* **Text shown**:
== == ==

# wanted adult sulcata



## RebelandYankee (May 7, 2013)

looking to ad another sulcata to my group currently in the process of building a new pen and would like to take in a rescue adult or just a adult in general. Im located in west palm beach Florida and would be willing to drive a good distance to pick one up. Also willing to pay a fee for one if need be. little about me i work at a go green health institute and have a endless supply of organic veggies all my torts feed on along with mazuri. own my house also not renting so no worry about living situation changes and have plenty of space in my fenced in back yard for them to roam around with no worries. Shoot me a pm or comment and let me know. Always willing to take in any rescue tortoises of any kind around the area have plenty of room and food no size to big. Thanks


----------



## Laura (May 7, 2013)

as long as you have the room to keep separate if need be... and you are not going to breed them... contact a local rescue.. lots in need.. or Long Island Rescue... they will ship to you..


----------



## rideburton87 (May 8, 2013)

wizard1962 just posted a thread called "Help 2 sulcatas" and he's looking to get rid of a 130lb sulcata..


----------



## RebelandYankee (May 8, 2013)

== == ==

* **Entries**:
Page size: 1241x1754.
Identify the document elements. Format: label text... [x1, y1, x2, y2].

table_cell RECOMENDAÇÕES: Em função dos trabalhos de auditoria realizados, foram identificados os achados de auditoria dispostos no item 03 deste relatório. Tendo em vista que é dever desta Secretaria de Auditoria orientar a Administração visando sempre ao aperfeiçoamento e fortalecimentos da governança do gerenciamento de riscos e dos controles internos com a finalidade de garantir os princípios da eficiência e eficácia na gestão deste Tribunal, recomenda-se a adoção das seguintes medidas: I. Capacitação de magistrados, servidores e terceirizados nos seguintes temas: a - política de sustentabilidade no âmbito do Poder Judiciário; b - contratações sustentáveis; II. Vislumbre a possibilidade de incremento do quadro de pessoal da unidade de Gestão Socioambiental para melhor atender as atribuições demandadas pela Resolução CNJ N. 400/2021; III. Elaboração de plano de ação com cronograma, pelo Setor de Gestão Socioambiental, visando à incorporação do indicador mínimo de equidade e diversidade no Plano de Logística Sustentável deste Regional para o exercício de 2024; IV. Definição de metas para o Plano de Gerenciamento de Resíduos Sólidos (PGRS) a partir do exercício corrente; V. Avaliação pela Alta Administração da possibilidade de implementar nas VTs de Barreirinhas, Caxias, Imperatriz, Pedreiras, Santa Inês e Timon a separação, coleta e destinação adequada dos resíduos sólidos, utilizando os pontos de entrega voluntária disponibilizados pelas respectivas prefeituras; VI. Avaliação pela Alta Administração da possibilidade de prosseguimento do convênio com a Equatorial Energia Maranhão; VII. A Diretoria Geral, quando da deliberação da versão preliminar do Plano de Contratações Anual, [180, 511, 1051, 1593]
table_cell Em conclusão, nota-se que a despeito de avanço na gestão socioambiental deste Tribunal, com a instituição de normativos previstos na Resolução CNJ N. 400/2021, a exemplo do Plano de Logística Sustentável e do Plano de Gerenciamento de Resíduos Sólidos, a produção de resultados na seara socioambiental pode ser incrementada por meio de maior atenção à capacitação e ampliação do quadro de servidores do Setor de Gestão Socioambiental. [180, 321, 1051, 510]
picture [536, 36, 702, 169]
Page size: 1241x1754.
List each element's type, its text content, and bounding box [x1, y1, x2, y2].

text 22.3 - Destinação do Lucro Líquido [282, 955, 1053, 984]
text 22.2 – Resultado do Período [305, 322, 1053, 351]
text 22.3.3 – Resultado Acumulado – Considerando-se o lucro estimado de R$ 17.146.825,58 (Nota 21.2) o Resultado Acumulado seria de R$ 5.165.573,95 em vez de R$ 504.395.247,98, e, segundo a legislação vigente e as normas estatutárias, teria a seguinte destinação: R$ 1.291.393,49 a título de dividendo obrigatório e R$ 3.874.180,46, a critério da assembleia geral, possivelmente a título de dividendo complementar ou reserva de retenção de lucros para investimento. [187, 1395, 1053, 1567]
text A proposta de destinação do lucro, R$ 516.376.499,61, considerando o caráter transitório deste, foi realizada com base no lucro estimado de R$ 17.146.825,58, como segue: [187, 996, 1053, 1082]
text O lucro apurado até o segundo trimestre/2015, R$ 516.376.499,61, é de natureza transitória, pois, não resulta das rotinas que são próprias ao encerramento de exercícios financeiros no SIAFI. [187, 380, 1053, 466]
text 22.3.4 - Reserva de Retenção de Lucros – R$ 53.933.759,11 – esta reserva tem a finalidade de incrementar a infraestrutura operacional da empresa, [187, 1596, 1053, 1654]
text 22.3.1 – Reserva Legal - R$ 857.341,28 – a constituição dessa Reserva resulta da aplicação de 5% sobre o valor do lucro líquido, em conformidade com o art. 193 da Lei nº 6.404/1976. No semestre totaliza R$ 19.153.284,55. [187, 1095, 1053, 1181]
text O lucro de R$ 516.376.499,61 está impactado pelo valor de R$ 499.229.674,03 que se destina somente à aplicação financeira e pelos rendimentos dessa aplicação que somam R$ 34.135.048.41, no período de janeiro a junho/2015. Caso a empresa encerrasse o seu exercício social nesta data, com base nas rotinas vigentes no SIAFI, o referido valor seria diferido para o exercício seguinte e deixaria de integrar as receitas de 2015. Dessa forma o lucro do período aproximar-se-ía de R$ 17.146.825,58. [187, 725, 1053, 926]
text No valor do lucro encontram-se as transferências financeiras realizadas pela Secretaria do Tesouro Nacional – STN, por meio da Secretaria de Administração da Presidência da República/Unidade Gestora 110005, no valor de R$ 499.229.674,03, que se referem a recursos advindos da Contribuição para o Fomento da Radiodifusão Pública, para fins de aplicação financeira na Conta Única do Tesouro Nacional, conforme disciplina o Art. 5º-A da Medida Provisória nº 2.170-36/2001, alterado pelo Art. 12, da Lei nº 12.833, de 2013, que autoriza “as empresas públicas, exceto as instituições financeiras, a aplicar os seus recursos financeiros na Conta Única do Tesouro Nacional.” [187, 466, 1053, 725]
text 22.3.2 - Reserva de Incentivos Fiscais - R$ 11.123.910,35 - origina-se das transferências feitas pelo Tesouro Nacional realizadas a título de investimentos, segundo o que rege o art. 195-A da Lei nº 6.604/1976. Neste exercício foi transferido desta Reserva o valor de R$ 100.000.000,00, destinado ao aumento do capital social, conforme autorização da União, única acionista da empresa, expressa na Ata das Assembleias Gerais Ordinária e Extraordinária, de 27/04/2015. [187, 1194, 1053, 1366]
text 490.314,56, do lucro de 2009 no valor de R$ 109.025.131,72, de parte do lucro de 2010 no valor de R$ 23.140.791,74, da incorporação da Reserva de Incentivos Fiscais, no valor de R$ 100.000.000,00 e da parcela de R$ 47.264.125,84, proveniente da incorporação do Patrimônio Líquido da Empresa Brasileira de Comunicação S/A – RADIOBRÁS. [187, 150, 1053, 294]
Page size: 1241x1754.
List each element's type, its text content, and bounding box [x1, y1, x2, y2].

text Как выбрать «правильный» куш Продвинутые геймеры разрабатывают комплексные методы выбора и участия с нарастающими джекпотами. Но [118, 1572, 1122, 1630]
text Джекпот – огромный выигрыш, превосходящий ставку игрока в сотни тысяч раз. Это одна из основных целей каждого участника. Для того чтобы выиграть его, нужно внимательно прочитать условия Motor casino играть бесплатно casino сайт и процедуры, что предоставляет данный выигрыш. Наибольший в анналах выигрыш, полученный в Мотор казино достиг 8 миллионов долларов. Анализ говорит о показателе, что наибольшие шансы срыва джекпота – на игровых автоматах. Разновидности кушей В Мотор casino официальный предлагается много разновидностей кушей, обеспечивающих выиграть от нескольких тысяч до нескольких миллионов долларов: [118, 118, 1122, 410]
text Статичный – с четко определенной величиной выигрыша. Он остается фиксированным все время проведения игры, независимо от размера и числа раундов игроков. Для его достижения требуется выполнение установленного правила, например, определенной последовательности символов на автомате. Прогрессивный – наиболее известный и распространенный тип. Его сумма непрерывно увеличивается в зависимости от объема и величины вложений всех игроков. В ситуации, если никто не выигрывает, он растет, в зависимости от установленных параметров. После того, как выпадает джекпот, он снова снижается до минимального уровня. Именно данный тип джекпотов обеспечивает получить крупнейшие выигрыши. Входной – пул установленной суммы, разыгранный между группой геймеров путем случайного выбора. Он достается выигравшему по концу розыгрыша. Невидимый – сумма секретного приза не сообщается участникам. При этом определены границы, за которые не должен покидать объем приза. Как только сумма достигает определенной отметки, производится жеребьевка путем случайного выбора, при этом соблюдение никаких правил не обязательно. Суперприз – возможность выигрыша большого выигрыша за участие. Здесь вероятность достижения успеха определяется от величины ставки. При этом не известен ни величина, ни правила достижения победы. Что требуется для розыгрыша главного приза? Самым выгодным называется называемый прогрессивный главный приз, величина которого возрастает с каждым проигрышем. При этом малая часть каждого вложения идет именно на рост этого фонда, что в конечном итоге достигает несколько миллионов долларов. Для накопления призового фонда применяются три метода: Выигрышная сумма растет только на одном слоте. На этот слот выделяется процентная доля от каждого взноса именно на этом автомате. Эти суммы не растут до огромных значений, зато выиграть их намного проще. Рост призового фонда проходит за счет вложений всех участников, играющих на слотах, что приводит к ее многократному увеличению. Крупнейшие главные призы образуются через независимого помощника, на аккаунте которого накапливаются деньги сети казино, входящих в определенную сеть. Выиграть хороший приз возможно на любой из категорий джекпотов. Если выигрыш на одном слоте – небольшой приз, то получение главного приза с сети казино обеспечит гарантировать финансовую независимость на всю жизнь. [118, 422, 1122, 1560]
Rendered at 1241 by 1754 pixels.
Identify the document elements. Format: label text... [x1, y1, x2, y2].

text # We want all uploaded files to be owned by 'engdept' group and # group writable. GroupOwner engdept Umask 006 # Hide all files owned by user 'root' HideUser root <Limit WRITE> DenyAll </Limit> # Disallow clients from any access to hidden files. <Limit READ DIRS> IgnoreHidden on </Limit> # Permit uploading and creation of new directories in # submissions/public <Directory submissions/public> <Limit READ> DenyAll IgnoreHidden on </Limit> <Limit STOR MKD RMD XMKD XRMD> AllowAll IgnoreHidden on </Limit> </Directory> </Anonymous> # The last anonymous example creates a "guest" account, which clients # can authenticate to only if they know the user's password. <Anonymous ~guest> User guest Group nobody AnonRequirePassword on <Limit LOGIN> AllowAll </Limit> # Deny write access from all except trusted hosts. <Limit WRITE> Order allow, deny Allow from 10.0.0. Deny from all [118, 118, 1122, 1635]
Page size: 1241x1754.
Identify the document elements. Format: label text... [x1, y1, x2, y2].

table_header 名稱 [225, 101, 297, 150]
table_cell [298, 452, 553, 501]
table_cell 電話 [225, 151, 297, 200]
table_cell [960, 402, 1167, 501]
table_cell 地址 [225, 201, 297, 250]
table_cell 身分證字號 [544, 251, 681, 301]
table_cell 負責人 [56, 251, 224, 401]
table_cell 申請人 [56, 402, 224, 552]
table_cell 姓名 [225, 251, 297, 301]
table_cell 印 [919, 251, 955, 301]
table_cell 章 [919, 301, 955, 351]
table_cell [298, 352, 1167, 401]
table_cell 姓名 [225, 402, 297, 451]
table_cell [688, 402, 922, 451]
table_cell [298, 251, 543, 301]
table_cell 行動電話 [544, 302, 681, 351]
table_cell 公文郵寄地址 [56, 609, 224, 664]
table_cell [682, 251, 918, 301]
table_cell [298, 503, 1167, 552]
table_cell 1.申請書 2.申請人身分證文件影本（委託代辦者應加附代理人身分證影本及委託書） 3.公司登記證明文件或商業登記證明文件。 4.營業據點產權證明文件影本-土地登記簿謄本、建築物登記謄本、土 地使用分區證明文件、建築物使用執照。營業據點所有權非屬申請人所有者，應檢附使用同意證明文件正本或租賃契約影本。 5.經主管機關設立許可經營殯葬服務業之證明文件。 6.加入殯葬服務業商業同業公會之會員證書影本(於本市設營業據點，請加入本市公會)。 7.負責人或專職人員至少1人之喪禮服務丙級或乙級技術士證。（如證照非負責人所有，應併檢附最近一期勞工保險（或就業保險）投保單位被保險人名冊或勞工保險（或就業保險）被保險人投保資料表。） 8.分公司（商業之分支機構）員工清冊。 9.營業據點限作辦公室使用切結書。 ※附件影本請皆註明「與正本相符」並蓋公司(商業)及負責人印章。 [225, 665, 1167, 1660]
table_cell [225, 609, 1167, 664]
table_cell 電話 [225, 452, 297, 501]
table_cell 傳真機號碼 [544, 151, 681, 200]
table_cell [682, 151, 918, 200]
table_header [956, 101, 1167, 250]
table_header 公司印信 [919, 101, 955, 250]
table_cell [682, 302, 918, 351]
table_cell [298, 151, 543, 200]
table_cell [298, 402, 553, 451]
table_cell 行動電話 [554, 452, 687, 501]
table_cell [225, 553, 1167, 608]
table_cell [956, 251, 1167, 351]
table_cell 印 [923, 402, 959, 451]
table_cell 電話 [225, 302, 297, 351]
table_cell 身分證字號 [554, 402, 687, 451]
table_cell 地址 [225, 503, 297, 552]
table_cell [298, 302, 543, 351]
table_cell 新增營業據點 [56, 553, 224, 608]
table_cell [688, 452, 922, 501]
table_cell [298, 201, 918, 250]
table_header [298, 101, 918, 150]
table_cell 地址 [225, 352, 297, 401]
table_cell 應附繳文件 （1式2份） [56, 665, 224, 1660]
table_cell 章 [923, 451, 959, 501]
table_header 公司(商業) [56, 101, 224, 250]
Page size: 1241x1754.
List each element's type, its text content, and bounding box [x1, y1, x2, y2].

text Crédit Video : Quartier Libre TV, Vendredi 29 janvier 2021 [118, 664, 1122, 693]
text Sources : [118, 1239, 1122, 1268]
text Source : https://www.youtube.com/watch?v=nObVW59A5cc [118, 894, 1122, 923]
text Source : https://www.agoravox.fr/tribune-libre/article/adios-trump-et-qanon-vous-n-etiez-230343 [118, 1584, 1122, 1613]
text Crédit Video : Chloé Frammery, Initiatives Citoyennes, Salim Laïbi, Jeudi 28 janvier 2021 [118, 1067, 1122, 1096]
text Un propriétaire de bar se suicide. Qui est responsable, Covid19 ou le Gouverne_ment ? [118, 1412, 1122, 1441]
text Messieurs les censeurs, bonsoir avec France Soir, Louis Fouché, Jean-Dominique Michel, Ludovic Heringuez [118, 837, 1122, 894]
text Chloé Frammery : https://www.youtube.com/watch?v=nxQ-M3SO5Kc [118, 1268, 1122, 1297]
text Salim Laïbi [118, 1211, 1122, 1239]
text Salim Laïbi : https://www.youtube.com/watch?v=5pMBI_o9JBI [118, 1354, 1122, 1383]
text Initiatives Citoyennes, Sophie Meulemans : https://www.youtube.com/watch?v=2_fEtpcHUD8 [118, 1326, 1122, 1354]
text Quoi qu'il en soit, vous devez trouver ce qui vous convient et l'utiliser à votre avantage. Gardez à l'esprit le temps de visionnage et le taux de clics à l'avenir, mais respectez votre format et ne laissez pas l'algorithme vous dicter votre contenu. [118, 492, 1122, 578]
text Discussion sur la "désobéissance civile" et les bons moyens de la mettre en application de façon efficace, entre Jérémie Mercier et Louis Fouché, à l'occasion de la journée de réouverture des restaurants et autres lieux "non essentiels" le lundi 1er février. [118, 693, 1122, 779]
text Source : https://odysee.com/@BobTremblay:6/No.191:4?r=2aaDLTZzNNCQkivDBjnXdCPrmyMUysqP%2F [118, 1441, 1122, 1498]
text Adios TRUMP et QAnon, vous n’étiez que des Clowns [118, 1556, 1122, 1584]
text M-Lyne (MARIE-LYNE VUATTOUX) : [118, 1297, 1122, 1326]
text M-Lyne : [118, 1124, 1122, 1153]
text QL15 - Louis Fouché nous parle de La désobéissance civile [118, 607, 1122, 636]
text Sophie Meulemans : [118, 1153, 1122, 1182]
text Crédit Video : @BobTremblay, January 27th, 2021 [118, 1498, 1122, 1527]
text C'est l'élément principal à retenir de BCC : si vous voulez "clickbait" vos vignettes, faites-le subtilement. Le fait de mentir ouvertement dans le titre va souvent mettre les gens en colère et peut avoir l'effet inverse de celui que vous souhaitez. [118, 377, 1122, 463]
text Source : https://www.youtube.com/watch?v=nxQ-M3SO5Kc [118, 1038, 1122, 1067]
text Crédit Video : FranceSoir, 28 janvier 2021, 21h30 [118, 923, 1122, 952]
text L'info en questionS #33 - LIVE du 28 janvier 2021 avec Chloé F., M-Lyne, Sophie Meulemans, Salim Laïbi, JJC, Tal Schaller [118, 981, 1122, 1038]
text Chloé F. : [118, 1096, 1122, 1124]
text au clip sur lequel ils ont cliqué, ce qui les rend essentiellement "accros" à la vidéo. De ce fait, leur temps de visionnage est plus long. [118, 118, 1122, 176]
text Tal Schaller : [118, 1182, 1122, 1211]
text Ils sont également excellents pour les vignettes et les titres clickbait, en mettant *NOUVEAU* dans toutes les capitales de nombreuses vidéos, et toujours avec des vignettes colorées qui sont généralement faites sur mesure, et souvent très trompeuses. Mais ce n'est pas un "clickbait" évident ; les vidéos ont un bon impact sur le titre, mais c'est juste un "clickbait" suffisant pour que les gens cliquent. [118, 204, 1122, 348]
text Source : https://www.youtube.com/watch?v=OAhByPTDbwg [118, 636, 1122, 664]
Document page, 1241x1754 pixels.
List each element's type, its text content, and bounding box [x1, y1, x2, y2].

== == ==

* **The request**: Continue the forum thread about adopting an adult sulcata tortoise, starting with the reply under its last header.

* **Written answer**:
ok thanks ill check his thread out. Theres no breeding with me there just my pets i just enjoy helping them out when i can ill have to try and search to see if there is any local rescues by me ill try contacting the one you said to


----------



## gatormom (Jun 2, 2013)

Hi There! My daughter is moving to South Carolina and can't take her 8 year old African Spur Thigh with her due to temps there. Figgy is a female, very healthy and has always been well taken care of. Is it possible that you would consider adopting her? My daughter lives in Cooper City and leaves next week for South Carolina. She really wants someone to love Figgy and has had no luck in finding someone she trusts to take her. If you can't help, is it possible that you might know a loving person for Figgy? Thanks in advance for anything you can do to help find Figgy a loving home. Gen's Mom


----------



## RebelandYankee (Jun 2, 2013)

i emailed you back kathy with my contact info feel free to call me.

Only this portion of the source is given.